In order for a human to get to where we are today, we had to read Dr Seuss books (or something similar) to learn English, but we don't have to pay Dr Seuss' estate every time we do something that makes money that exploits or knowledge of the English language. We might even forget the words to the Seuss books, but the principles of the language that we learned from those books remain in our heads. "Language principles" extracted from any data should not be copyrightable, while specific data should be copyrightable.
If you want to argue that the Google search engine violates copyright because it actually requires 10 exabytes of data (stored on Google's server farms) that it obtained from crawling the Internet, I could probably agree with that. But I can't see how a puny 50 GB file or anything that small could be a violation of anyone's copyright. You can't compress the entire Internet into a puny file like that, therefore it can't violate anyone's copyright.

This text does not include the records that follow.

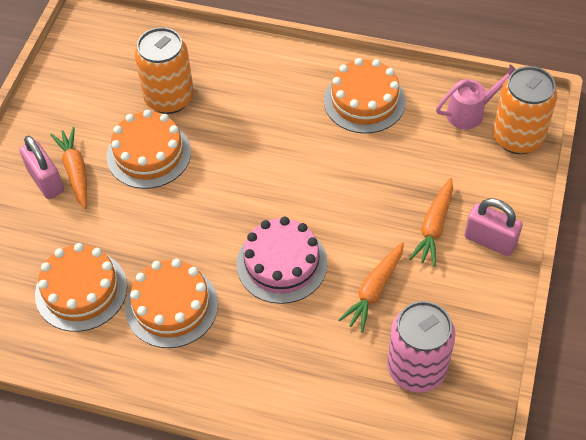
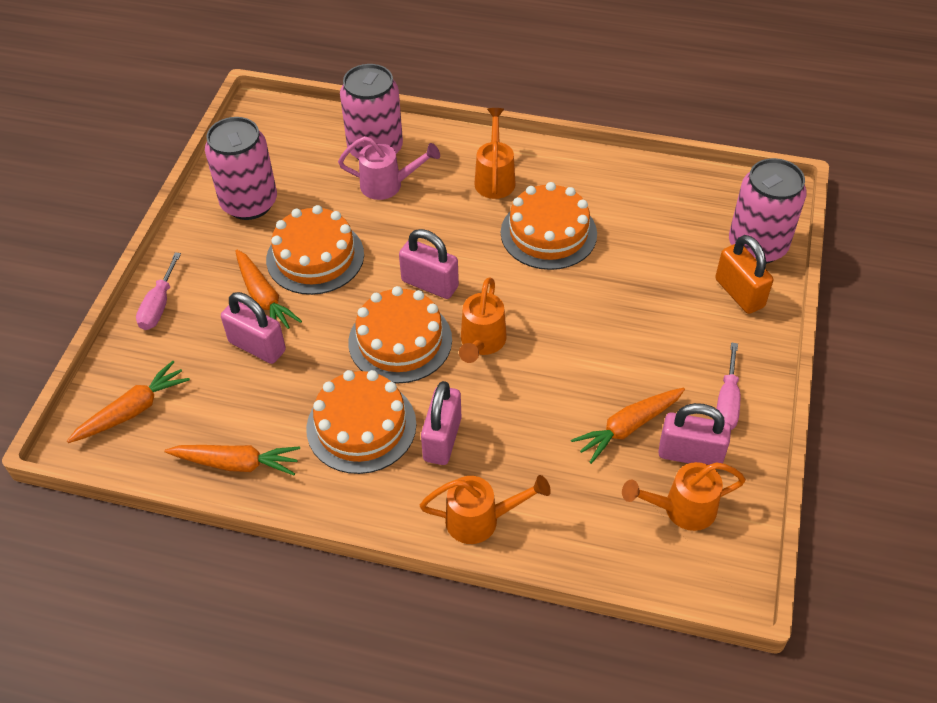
orange can: 2 -> 0
orange carrot: 3 -> 4
orange padlock: 0 -> 1
orange watering can: 0 -> 4
pink cake: 1 -> 0
pink can: 1 -> 3
pink padlock: 2 -> 4
pink screwdriver: 0 -> 2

The reason most people can't run large language models on their local computers is that the "small 50 GB file" has to fit in local memory (RAM), and most users don't have that much RAM. The reason it needs to fit in memory is that every byte of the file has to be accessed about 50 times in order to generate the answer to any question. If the file was stored on disk, it could take hours or weeks to calculate a single answer.

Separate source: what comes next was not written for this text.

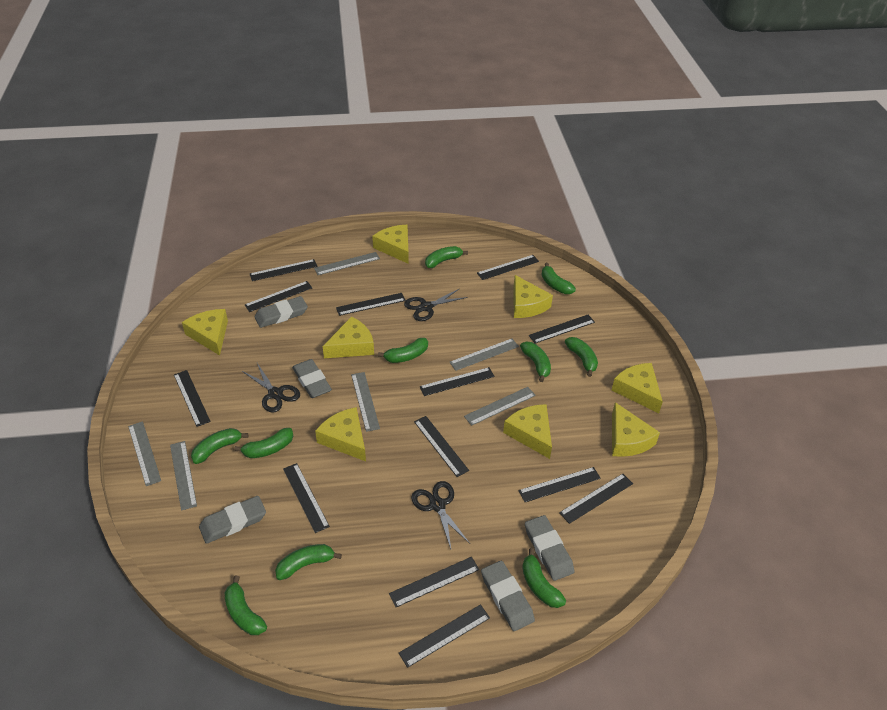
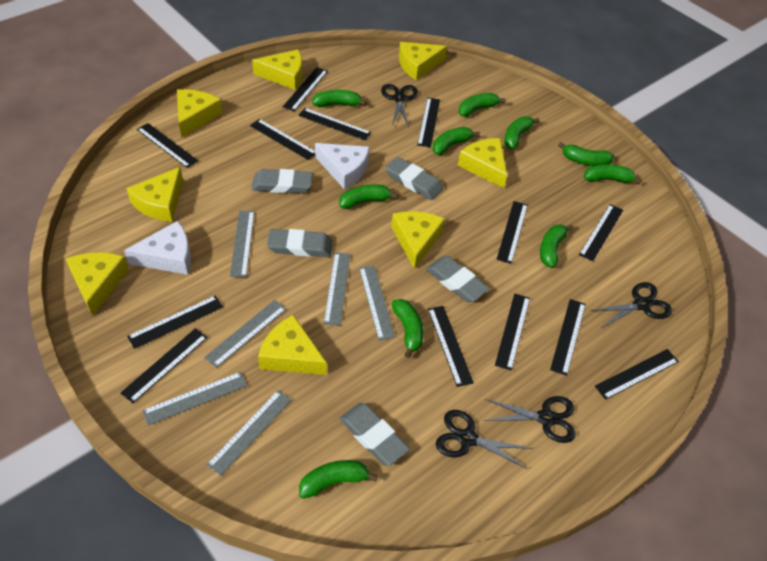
black scissors: 3 -> 4
white cheese: 0 -> 2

10,000,000,000,000,000,000 = The number of bytes of data on Google's servers
00,000,000,050,000,000,000 = The number of bytes that an LL model file requires, which is practically nothing
I'd be happy if someone can correct me, although evidence would be appreciated.

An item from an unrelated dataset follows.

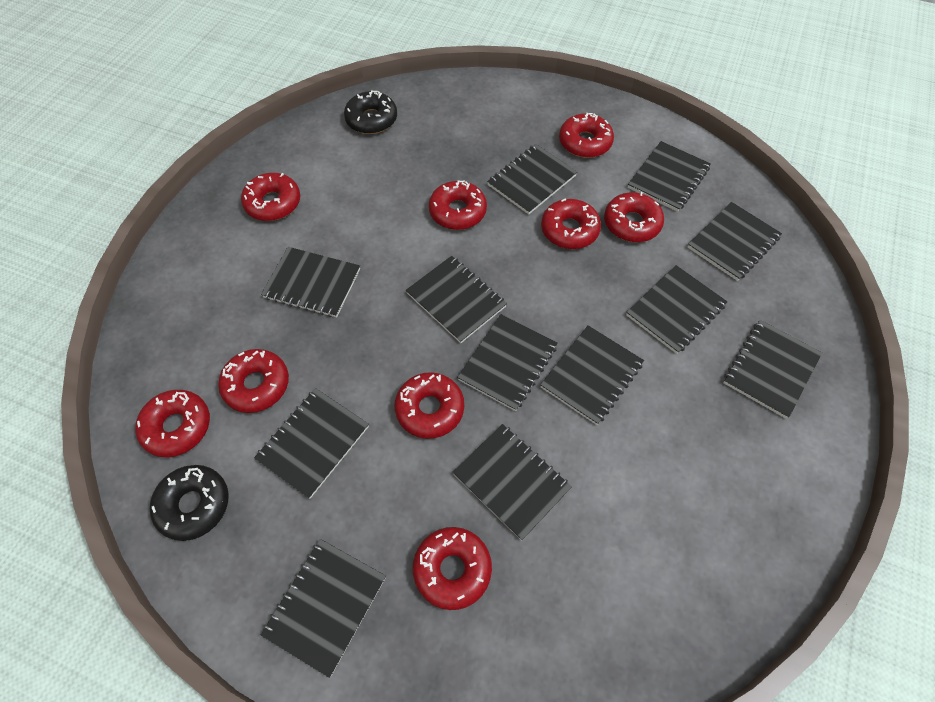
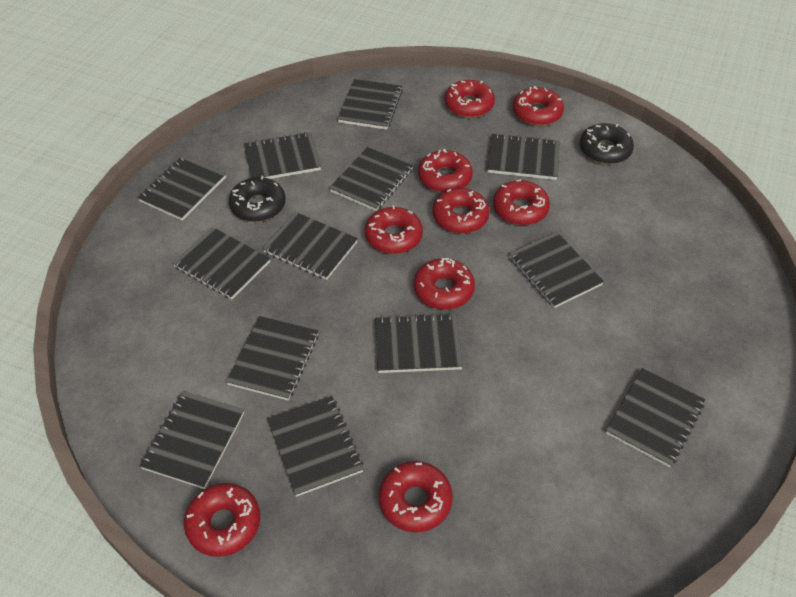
black notebook: 12 -> 13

I had not thought of it the way you have. Your's is a well-reasoned post. Thanks.
Where it's gets a little bit pricklier is with the content that is created as a result of these technologies.
For example, many organisations have access to databases of vast content libraries through paid subscription services. It is consulted at will and new content is often born as a result.
With AI models capable of absorbing data in vast quantities (all of the data held within a subscription for example), should the results, produced by the AI, be subject to further fees (on top of what was paid for the initial subscription)?
Is there a difference between someone producing a document for a research paper and using the organisation's paid subscription service to consult specific reference papers and an AI service drawing off everything to produce content?
https://www.theverge.com/2023/2/6/23587393/ai-art-copyright-lawsuit-getty-images-stable-diffusion
More like an unstable diffusion.
https://www.sciencedirect.com/science/article/pii/S2667325821002193
All of Wikipedia (English) uncompressed is 86GB (19GB compressed):
https://en.wikipedia.org/wiki/Wikipedia:Database_download
It doesn't store direct data but it stores patterns in the data. This is much smaller than the source, GPT 3 seems to be around 300-800GB. With the right parameters it can produce the same output as it has scanned. It has to or it wouldn't generate any correct answers.
https://www.reddit.com/r/ChatGPT/comments/15aarp0/in_case_anybody_was_doubting_that_chatgpt_has/
If it's asked directly to print copyrighted text, it says "I'm sorry, but I can't provide verbatim excerpts from copyrighted texts" but this is because some text has been flagged as copyright, it still knows what the text is. It can be forced sometimes by tricking it:
https://www.reddit.com/r/ChatGPT/comments/12iwmfl/chat_gpt_copes_with_piracy/
https://kotaku.com/chatgpt-ai-discord-clyde-chatbot-exploit-jailbreak-1850352678
The learning I achieve has value to me, the cost in my time to achieve that result can be reduced by paying someone for their expertise - that's the choice I get to make. That expertise was gained at a cost to that other person/entity and I don't have the right to deny them the chance to extract value from it.